Had Helena read the curiosity in Oriel’s face as she had stared at the servant? Anyway, she smiled at the young woman, seemingly amused, and said: ‘Beshir has been with us since the age of twelve. My father brought him back from Turkey, where he was being mistreated. He is a eunuch, an extinct treasure from a different era. Even the Turks and Persians wouldn’t have them in their households today.’
Although Helena’s clarification had proved her analogy right, Oriel was shocked all the same. But was she so surprised? These people seemed to be living in an age almost as old as the antiquities they were excavating.
Helena clinked her glass against Oriel’s. ‘Yassas!’ she said, with that enthusiasm so typical of Greeks. ‘Your health! Did you know that this clinking of glasses originates from an ancient Greek belief that wine should be savoured with all the senses? Its bouquet pleases the nose, its colour the eyes. It delights both touch and taste with its body and flavour, and when we clink our glasses the crystal sound charms our ears.’
Oriel smiled. ‘I must say, I do like the idea that the habit propagated from Greece to the rest of the world. So much more appealing than the other, more grim, medieval theory.’
‘And what is that?’
‘That the sloshing of the wine into each other’s cups was a symbolic gesture of trust between enemies, that one man trusted the other not to poison him.’

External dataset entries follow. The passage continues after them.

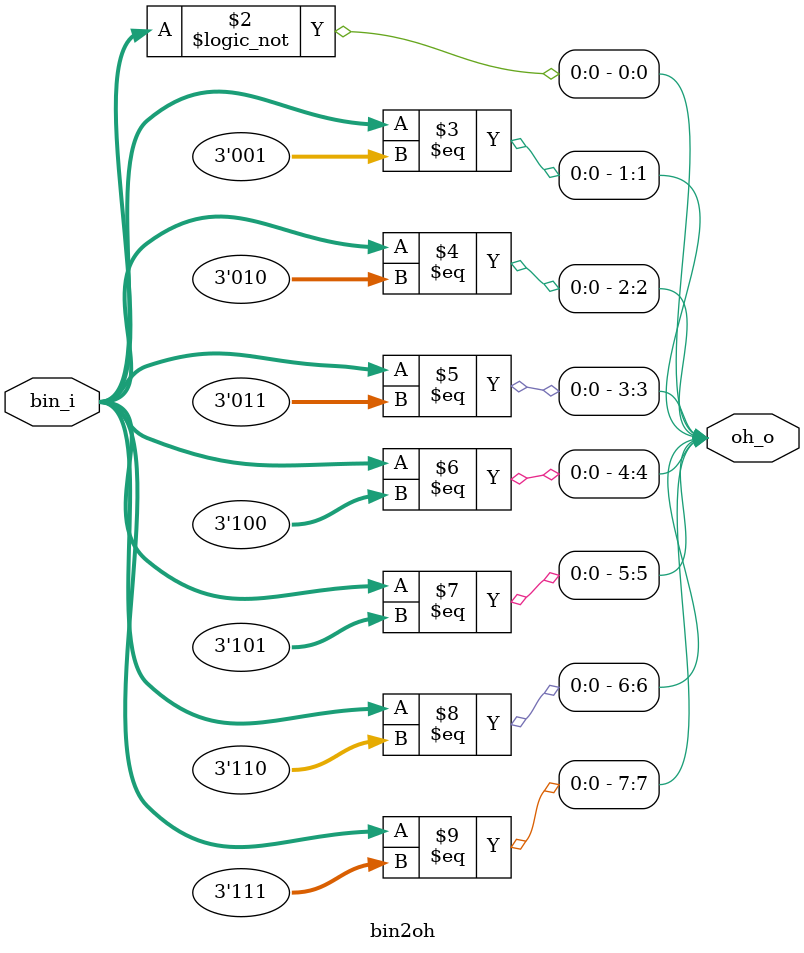
<source format=sv>
module bin2oh #(
  parameter OH_WIDTH  = 8
  )(
  input  logic[$clog2(OH_WIDTH)-1:0] bin_i,
  output logic[OH_WIDTH-1:0]         oh_o
  );

  //  binary to one-hot
  generate
    for(genvar i=0; i<OH_WIDTH; i++) begin: g_oh
      assign oh_o[i] = (bin_i == i);
    end
  endgenerate

endmodule

</source>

Helena tilted her head to one side, regarding Oriel as though she was a curious exhibit behind glass. ‘How enlightening! I never knew that.’ She took a sip of ouzo and smiled sweetly. ‘You see, you’re quite safe with me, Despinis Anderson.’
Oriel laughed, though to her own ears it sounded a little uneasy. There was something about Helena Lekkas that seemed wholly unpredictable. ‘Have you travelled much outside Helios?’ she asked, then wondered if she had been tactless, glancing at Helena’s slender brown wrist on the armrest of her wheelchair.